* What to work on
Only the lines below from the one containing "Tax Collections, Documentary" to the one containing "Exporters to Dominican" should be repeated, both included and unchanged.

* Working data

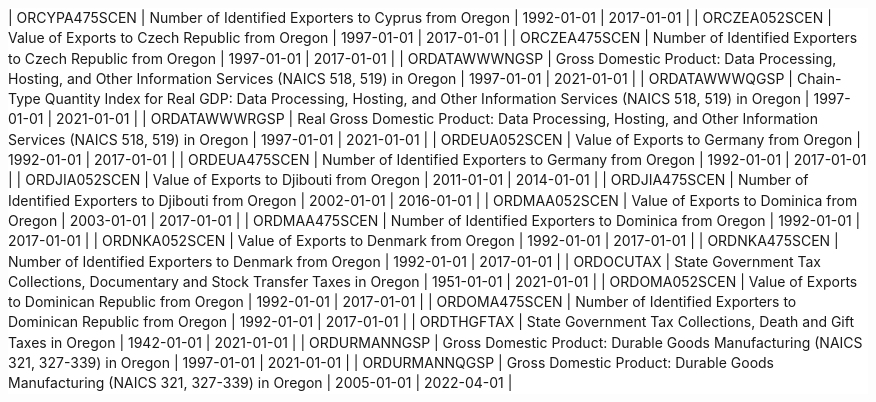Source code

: | ORCYPA475SCEN          | Number of Identified Exporters to Cyprus from Oregon                                                                                                                                                                      | 1992-01-01          | 2017-01-01        |
| ORCZEA052SCEN          | Value of Exports to Czech Republic from Oregon                                                                                                                                                                            | 1997-01-01          | 2017-01-01        |
| ORCZEA475SCEN          | Number of Identified Exporters to Czech Republic from Oregon                                                                                                                                                              | 1997-01-01          | 2017-01-01        |
| ORDATAWWWNGSP          | Gross Domestic Product: Data Processing, Hosting, and Other Information Services (NAICS 518, 519) in Oregon                                                                                                               | 1997-01-01          | 2021-01-01        |
| ORDATAWWWQGSP          | Chain-Type Quantity Index for Real GDP: Data Processing, Hosting, and Other Information Services (NAICS 518, 519) in Oregon                                                                                               | 1997-01-01          | 2021-01-01        |
| ORDATAWWWRGSP          | Real Gross Domestic Product: Data Processing, Hosting, and Other Information Services (NAICS 518, 519) in Oregon                                                                                                          | 1997-01-01          | 2021-01-01        |
| ORDEUA052SCEN          | Value of Exports to Germany from Oregon                                                                                                                                                                                   | 1992-01-01          | 2017-01-01        |
| ORDEUA475SCEN          | Number of Identified Exporters to Germany from Oregon                                                                                                                                                                     | 1992-01-01          | 2017-01-01        |
| ORDJIA052SCEN          | Value of Exports to Djibouti from Oregon                                                                                                                                                                                  | 2011-01-01          | 2014-01-01        |
| ORDJIA475SCEN          | Number of Identified Exporters to Djibouti from Oregon                                                                                                                                                                    | 2002-01-01          | 2016-01-01        |
| ORDMAA052SCEN          | Value of Exports to Dominica from Oregon                                                                                                                                                                                  | 2003-01-01          | 2017-01-01        |
| ORDMAA475SCEN          | Number of Identified Exporters to Dominica from Oregon                                                                                                                                                                    | 1992-01-01          | 2017-01-01        |
| ORDNKA052SCEN          | Value of Exports to Denmark from Oregon                                                                                                                                                                                   | 1992-01-01          | 2017-01-01        |
| ORDNKA475SCEN          | Number of Identified Exporters to Denmark from Oregon                                                                                                                                                                     | 1992-01-01          | 2017-01-01        |
| ORDOCUTAX              | State Government Tax Collections, Documentary and Stock Transfer Taxes in Oregon                                                                                                                                          | 1951-01-01          | 2021-01-01        |
| ORDOMA052SCEN          | Value of Exports to Dominican Republic from Oregon                                                                                                                                                                        | 1992-01-01          | 2017-01-01        |
| ORDOMA475SCEN          | Number of Identified Exporters to Dominican Republic from Oregon                                                                                                                                                          | 1992-01-01          | 2017-01-01        |
| ORDTHGFTAX             | State Government Tax Collections, Death and Gift Taxes in Oregon                                                                                                                                                          | 1942-01-01          | 2021-01-01        |
| ORDURMANNGSP           | Gross Domestic Product: Durable Goods Manufacturing (NAICS 321, 327-339) in Oregon                                                                                                                                        | 1997-01-01          | 2021-01-01        |
| ORDURMANNQGSP          | Gross Domestic Product: Durable Goods Manufacturing (NAICS 321, 327-339) in Oregon                                                                                                                                        | 2005-01-01          | 2022-04-01        |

* Response below
| ORDOCUTAX              | State Government Tax Collections, Documentary and Stock Transfer Taxes in Oregon                                                                                                                                          | 1951-01-01          | 2021-01-01        |
| ORDOMA052SCEN          | Value of Exports to Dominican Republic from Oregon                                                                                                                                                                        | 1992-01-01          | 2017-01-01        |
| ORDOMA475SCEN          | Number of Identified Exporters to Dominican Republic from Oregon                                                                                                                                                          | 1992-01-01          | 2017-01-01        |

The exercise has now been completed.